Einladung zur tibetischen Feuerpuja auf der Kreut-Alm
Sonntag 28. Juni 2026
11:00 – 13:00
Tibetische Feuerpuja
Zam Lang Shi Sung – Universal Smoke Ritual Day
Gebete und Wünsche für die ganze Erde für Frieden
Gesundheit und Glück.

____

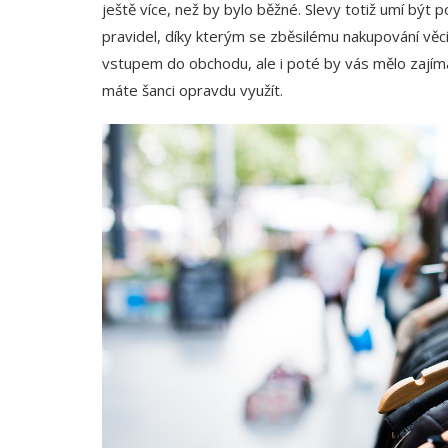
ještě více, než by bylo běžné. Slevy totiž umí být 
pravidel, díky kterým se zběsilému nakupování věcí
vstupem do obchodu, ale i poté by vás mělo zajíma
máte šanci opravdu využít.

____

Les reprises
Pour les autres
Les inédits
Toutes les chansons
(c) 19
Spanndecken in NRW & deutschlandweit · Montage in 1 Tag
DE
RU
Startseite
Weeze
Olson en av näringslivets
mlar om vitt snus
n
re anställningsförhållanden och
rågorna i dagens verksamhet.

____

Your goal:
Checking the material above line by line, count those that include the string "Feuerpuja". Give the number alone.

Final answer:
2